Bodyguard and Driver
Bodyguard Exercise Program
Regardless of your current health level, as a personal bodyguard, it is necessary to engage in 30 minutes of moderate-intensity aerobic exercise (brisk walking or jogging) 5 days a week to maintain cardiovascular health, and strength training (weightlifting or weight exercises) 3 times a week to prevent muscle mass loss and stretching. Work is never easy, and you need to become stronger. In reality, work has never been easy. Before starting any new exercise or nutrition program, you should consult a professional personal trainer. You need to make a commitment to your physical health and improve your mental state to have the right self-image, which is essential for private bodyguards in today's industry. Concentrate on exercising, eat well, and rest well.
Bodyguard food
Bodyguards should have a healthy diet both during business trips and after work; This includes vegetables, fruits, lean beef, poultry, and fresh fish. You should also drink plenty of water throughout the day to stay hydrated and reduce hunger. Avoid being extremely hungry at work or during your break time. Although it is common to experience food shortages while carrying out bodyguard duties. To avoid hunger at work, carry nuts, bread, fresh dried fruits, and/or high-protein beef with you as a supplement for energy reserves. Avoid processed foods, such as boxed, canned, and packaged foods, as they contain preservatives and other chemicals.

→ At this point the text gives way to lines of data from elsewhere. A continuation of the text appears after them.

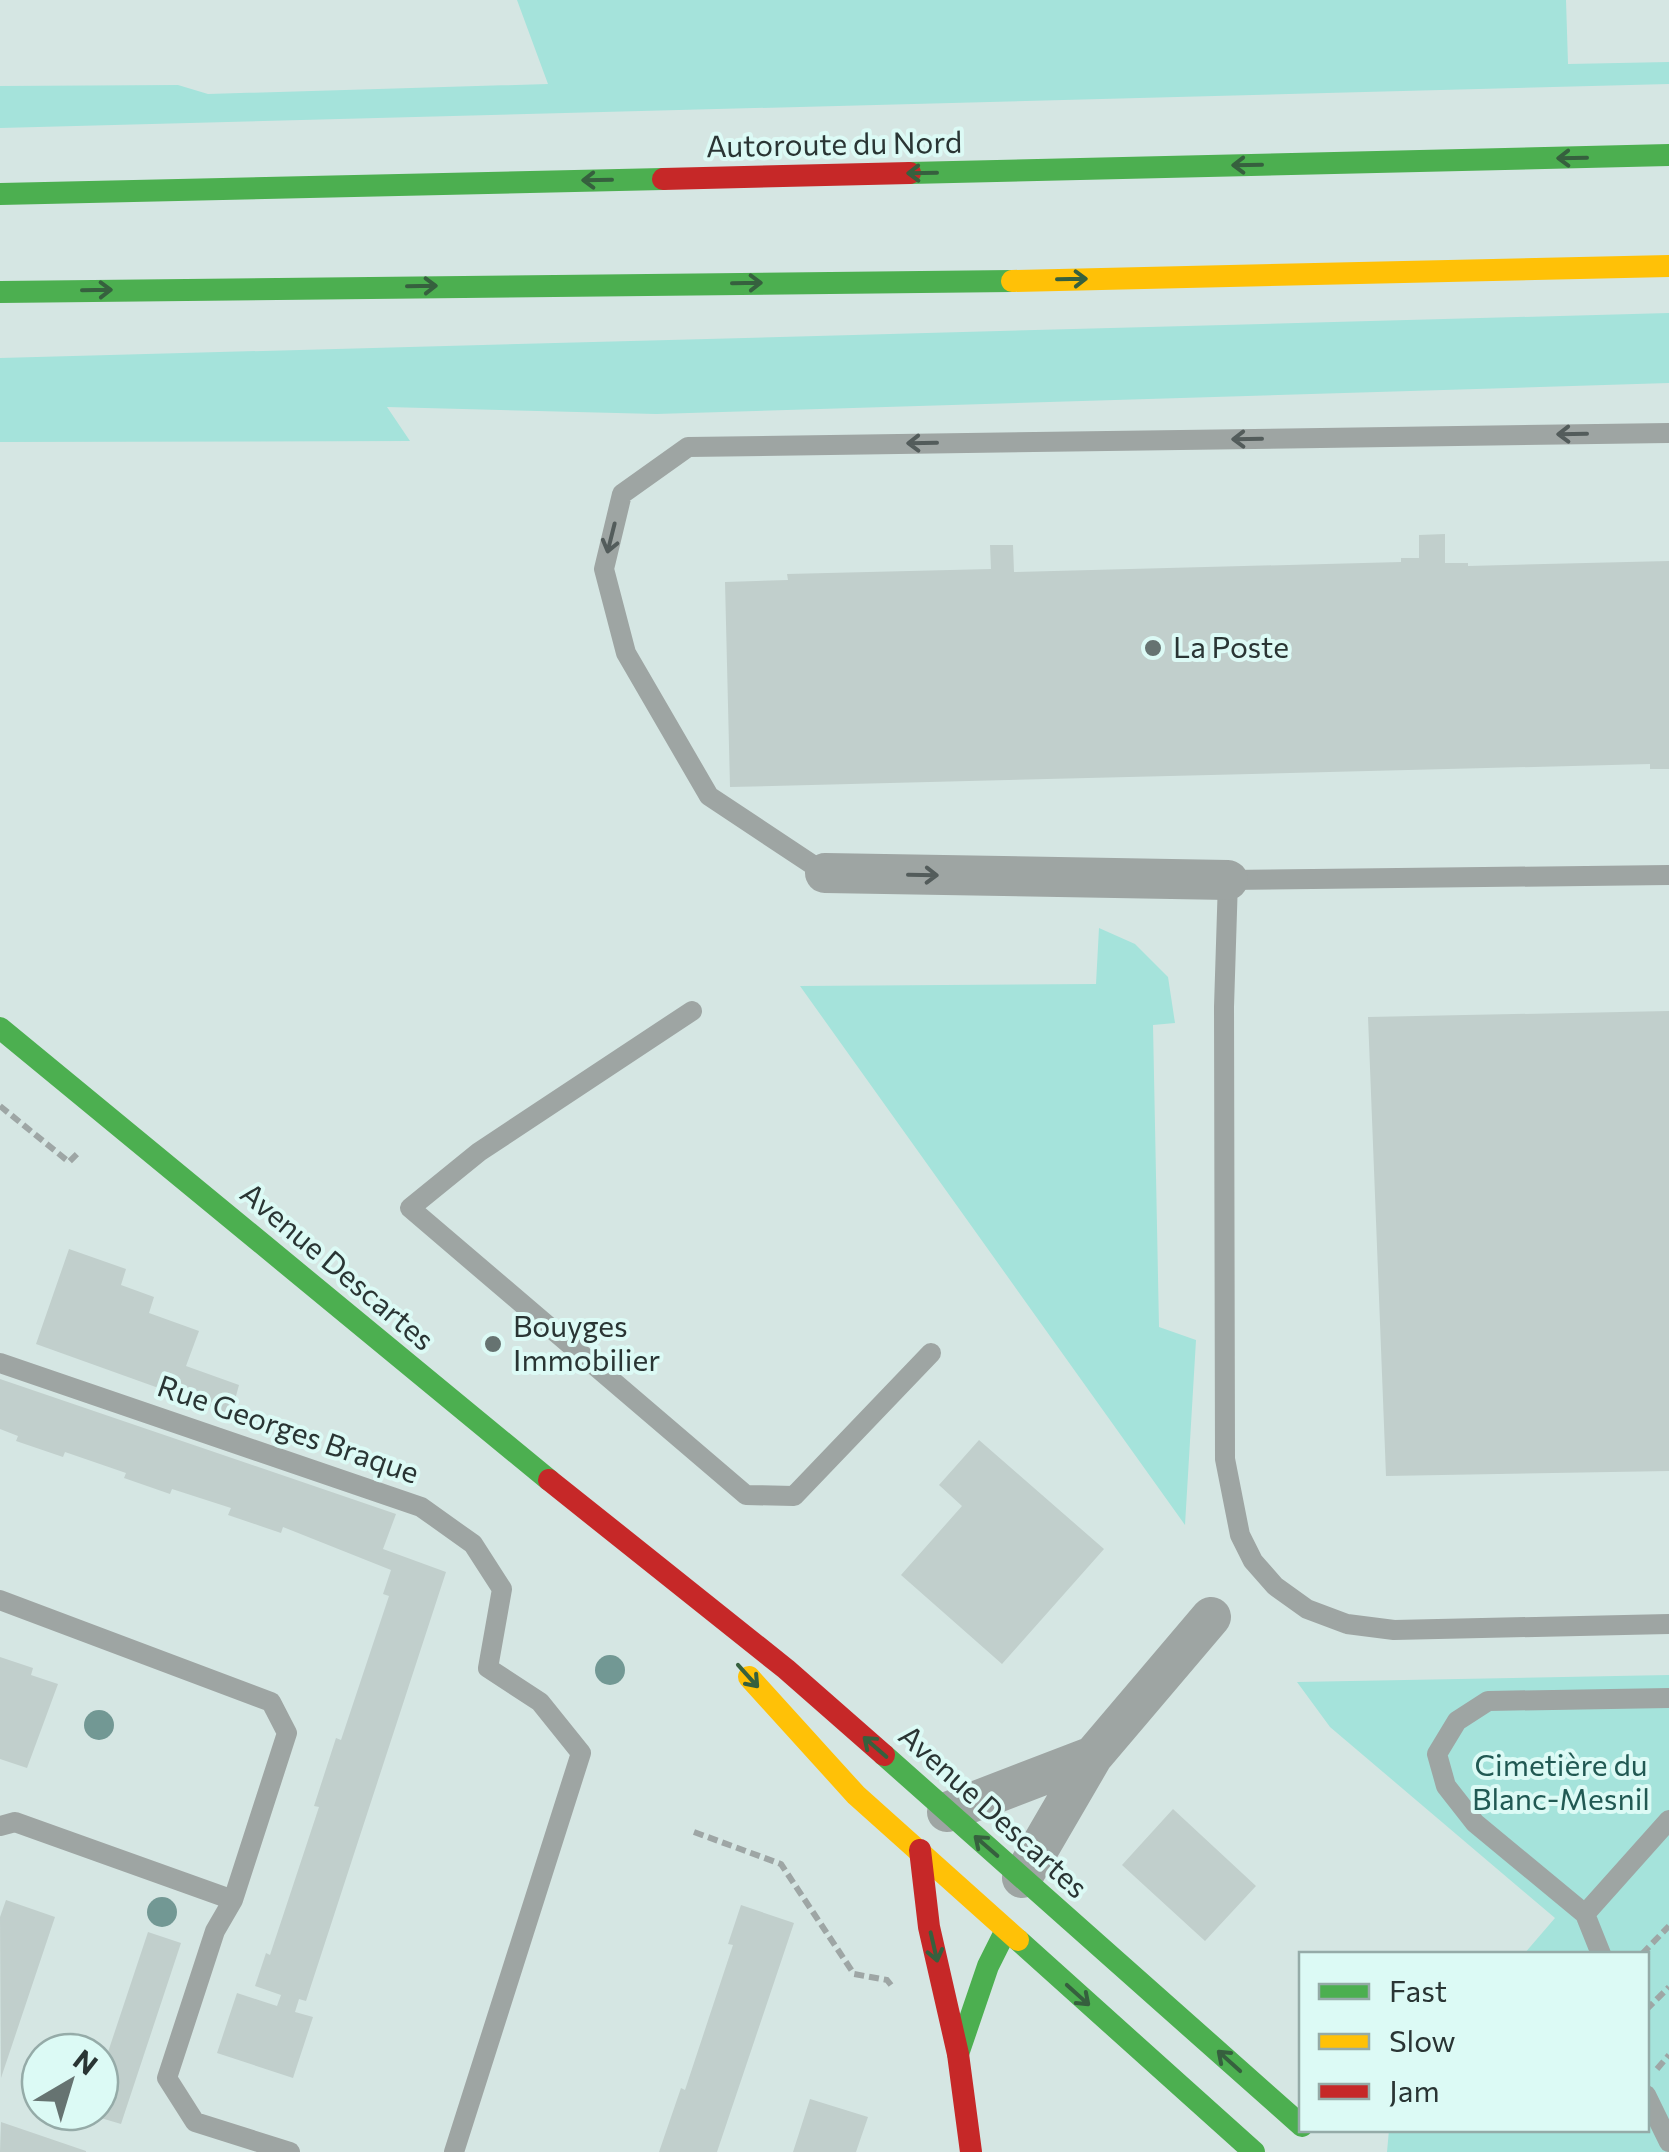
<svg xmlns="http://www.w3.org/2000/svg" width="1669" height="2152" font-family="Commissioner,sans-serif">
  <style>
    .green { fill: #a5e3db }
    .building { fill: #c1cfcc }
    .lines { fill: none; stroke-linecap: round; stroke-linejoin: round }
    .path { stroke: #9ea6a5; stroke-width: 6; stroke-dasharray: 10 5; stroke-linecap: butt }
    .lane { stroke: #9ea5a3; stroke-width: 20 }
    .street { stroke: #9ea5a3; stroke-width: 40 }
    .fast { stroke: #4caf50; stroke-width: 22 }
    .slow { stroke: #ffc107; stroke-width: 22 }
    .jam { stroke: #c62828; stroke-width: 22 }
    .tree { fill: #729894 }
    .oneway { stroke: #36603e }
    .oneway2 { stroke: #535c5b }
    .poi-dot { fill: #667371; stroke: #dcfaf5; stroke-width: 4 }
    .labels { text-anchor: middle; stroke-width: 8; stroke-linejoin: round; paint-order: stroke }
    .street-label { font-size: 30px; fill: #2a3534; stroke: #dcfaf5 }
    .poi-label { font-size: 30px; fill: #2a3534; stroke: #dcfaf5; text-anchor: start }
    .park-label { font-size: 30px; fill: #215953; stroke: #dcfaf5 }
  </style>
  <rect width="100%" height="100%" fill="#d5e6e3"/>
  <path class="green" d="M517,0H1566L1568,64L1669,62V84L0,128V86L178,85L208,94L548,84Z
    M1669,313V383L656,414L387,407L410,441L0,442V358Z
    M1099,928L1135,944L1168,977L1175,1023L1153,1025L1159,1327L1196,1340L1185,1525L800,986L1096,984Z
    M1669,1675V2152H1387L1389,2130H1646V1954H1524L1555,1918L1330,1727L1297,1682Z"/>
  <path class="building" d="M1445,534V563H1468V566L1669,561V769H1650V764L730,787L725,582L788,580L787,574L991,569L990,545H1013L1014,572L1401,562V558H1419V535Z
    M1669,1011V1471L1386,1476L1368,1017Z
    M69,1249L126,1269L121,1285L154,1297L149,1313L199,1331L186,1366L239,1385L231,1414L36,1344Z
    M0,1379L396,1514L383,1549L446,1572L306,2001L299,1999L295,2012L313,2017L293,2078L217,2053L237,1993L277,2006L281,1995L255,1986L266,1953L270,1955L319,1807L314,1806L336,1738L341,1740L389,1596L383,1594L391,1570L283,1527L281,1533L228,1515L231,1508L172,1489L170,1494L124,1478L126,1473L65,1452L63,1457L16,1441L18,1436L0,1429Z
    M979,1440L1104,1549L1002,1664L901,1575L962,1506L939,1485Z
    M0,1657L33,1668L31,1675L58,1684L27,1768L0,1759Z
    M1173,1809L1256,1886L1205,1941L1122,1865Z
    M6,1900L55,1917L1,2078L0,1917Z
    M741,1905L794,1923L717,2152H659L681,2088L685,2090L733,1945L728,1944Z
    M148,1932L181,1943L121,2124L84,2113L100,2112V2076Z
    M810,2099L868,2117L856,2152H793Z
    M1,2122L86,2151V2152H0Z"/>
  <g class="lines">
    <path class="path" d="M0,1106L69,1162L79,1152
      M694,1832L781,1864L854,1974L887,1980L891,1985
      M1642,1954L1669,1926
      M1646,2010L1669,1987
      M1657,2069L1669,2055"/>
    <path class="lane" d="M825,873L709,796L626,653L604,569L622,494L688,447L1669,433
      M1669,875L1228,880L1224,1007L1225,1459L1240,1535L1253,1561L1275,1586L1307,1609L1347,1624L1394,1630L1669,1624
      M692,1011L479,1152L410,1208L746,1495L794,1496L931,1353
      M0,1363L421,1507L473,1544L502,1589L488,1668L540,1702L581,1753L454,2152
      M0,1600L271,1702L287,1733L233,1900
      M0,1826L15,1822L233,1900L215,1931L167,2078L195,2122L290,2152
      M1585,1914L1669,1820
      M1601,1954L1585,1914L1475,1823L1446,1786L1437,1754L1457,1721L1488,1701L1669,1698
      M1646,2095L1669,2142"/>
    <path class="street" d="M825,873L1228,880
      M947,1812L1093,1756
      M1022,1878L1093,1756L1211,1617"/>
    <path class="fast" d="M910,173L1669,155
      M0,194L663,179
      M0,292L1012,281
      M0,1028L549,1480
      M884,1755L1302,2126
      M1018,1940L1254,2152
      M958,2054L988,1966L1006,1930"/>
    <path class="slow" d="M1012,281L1669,266
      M749,1677L856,1795L1018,1940"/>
    <path class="jam" d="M663,179L910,173
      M549,1480L786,1669L884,1755
      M920,1850L929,1927L958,2054L971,2152"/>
  </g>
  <g class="tree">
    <circle cx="610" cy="1670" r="15"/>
    <circle cx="99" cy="1725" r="15"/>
    <circle cx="162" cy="1912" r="15"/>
  </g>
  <defs><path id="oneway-shaft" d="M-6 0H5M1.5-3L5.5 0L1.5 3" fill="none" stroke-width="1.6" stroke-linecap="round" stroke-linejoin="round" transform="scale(2.5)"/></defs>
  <g class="oneway">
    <use href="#oneway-shaft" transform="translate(1572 158) rotate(179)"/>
    <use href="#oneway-shaft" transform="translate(1247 165) rotate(179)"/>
    <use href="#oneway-shaft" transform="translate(922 173) rotate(179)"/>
    <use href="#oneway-shaft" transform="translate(597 180) rotate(179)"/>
    <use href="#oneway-shaft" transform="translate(1072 279) rotate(-1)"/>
    <use href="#oneway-shaft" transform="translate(747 283) rotate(-1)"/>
    <use href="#oneway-shaft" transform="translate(422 286) rotate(-1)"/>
    <use href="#oneway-shaft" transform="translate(97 290) rotate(-1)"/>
    <use href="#oneway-shaft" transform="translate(748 1676) rotate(48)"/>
    <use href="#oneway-shaft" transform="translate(875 1747) rotate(-139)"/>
    <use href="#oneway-shaft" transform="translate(986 1846) rotate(-139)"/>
    <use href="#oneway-shaft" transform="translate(934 1947) rotate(77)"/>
    <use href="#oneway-shaft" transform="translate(1078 1995) rotate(42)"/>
    <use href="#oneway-shaft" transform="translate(1229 2061) rotate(-138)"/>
  </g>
  <g class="oneway2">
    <use href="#oneway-shaft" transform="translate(1572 434) rotate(179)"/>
    <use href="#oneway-shaft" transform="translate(1247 439) rotate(179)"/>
    <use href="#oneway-shaft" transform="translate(922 443) rotate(179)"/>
    <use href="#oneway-shaft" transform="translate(611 538) rotate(104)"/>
    <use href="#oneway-shaft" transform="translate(923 875) rotate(1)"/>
  </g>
  <g class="poi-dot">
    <circle cx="1153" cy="648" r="10"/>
    <circle cx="493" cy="1344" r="10"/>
  </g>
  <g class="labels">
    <g class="street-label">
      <text transform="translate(834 145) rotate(-1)" y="10">Autoroute du Nord</text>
      <text transform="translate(337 1267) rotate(40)" y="10">Avenue Descartes</text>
      <text transform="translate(288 1430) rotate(19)" y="10">Rue Georges Braque</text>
      <text transform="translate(993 1812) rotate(42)" y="10">Avenue Descartes</text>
    </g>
    <g class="poi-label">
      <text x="1173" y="658">La Poste</text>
      <text x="513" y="1337">Bouyges<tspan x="513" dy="34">Immobilier</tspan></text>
    </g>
    <g class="park-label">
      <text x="1561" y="1776">Cimetière du<tspan x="1561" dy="34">Blanc-Mesnil</tspan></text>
    </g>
  </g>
  <rect x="1299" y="1952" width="350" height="180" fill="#dcfaf5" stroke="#95aba8" stroke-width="2.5"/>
  <rect x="1319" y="1984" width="50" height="15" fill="#4caf50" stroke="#95aba8" stroke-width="2.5"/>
  <text x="1389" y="2002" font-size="30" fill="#2a3534">Fast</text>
  <rect x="1319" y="2034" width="50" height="15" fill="#ffc107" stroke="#95aba8" stroke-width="2.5"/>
  <text x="1389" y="2052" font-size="30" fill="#2a3534">Slow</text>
  <rect x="1319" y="2084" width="50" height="15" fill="#c62828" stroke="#95aba8" stroke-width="2.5"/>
  <text x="1389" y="2102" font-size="30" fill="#2a3534">Jam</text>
  <g transform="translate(70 2082) rotate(38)"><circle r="48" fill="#dcfaf5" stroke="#95aba8" stroke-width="2.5"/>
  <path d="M0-8L18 38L0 25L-18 38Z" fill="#667371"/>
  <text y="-15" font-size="28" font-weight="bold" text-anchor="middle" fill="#2a3534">N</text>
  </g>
</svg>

Bodyguard's vitamins and supplements
As a bodyguard, you should use some supplements in your new diet and training plan. Most bodyguards take vitamins, minerals, and dietary supplements to look and feel younger. Here are the supplements I use, the time I use them, and the benefits they bring. The protein intake of bodyguards who engage in moderate-intensity aerobic exercise 5 days a week and strength training 3 times a week is important for muscle reconstruction after muscle breakdown due to exercise. High-quality protein milkshakes will help your body recover and rebuild quickly, while branched-chain amino acid capsules further aid muscle recovery and reduce fatigue during exercise and work. I suggest you take 3 amino capsules before exercising, and then take 3 capsules immediately after exercising for optimal results. Multivitamins are essential for healthy physical and mental functioning, and multivitamin capsules provide a wide range of coverage needs for your body to ensure that all your nutritional needs are met.
Learn to exercise at work
When carrying out tasks, bodyguards can take time to go to the gym every day to do some moderate-intensity aerobic exercise, lasting 30 minutes and 45-60 minutes of strength training (weightlifting or self-weight exercises).
Example of Basic Weight Exercise
Here is a great basic weight exercise plan that you can do at a hotel or gym:
1. Chest exercises, push-ups
2. Back exercise. Pull up
3. Leg exercises, squats
4. Triceps exercise, bench press
5. Bicep exercises, bending lifts
6. Abdominal exercises, sit-ups
All exercises should be repeated 10-15 times, with 3 sets per exercise. After exercising, do 30 minutes of aerobic exercise (brisk walking, jogging, stationary cycling, skipping rope, etc.).
Exercise recovery
The recovery of physical function after each exercise is a very important factor for your task performance and energy level when performing bodyguard tasks. After exercising, your body is ready to absorb nutrients. To achieve optimal recovery from exercise, you should consume a large amount of carbohydrates as well as protein, branched-chain amino acids, and vitamins. A recovery meal after exercise is important as it can be used to alleviate muscle soreness, rebuild muscle tissue, and prevent any inflammation.
Relaxation of the body after exercise
As a private bodyguard, your goal is to ensure that your body is not restricted in any way while performing bodyguard duties. Here are some suggestions for good recovery after exercise.
1. Ten minutes of stretching will help your muscles stretch well and aid in recovery.
2. Ice bath for 10 minutes; This can rejuvenate your body and help muscle tissue recover. If an ice bath is not available, a cold water shower is an acceptable alternative because cold water stimulates muscle tissue, making it stronger.
3. Rolling relaxation of foam shaft; Rolling the foam axis of each muscle will help the recovery process.
Investing in oneself
If you invest your time in a good exercise plan, you will have the excellent physical fitness of a personal bodyguard. As a professional bodyguard, you should lead a healthy and productive lifestyle, and abide by work discipline both physically and mentally, depending on your thinking goals and career pursuits. No matter how old you are in the future, you should be able to maintain your best state and maintain an advantage in this fiercely competitive bodyguard industry.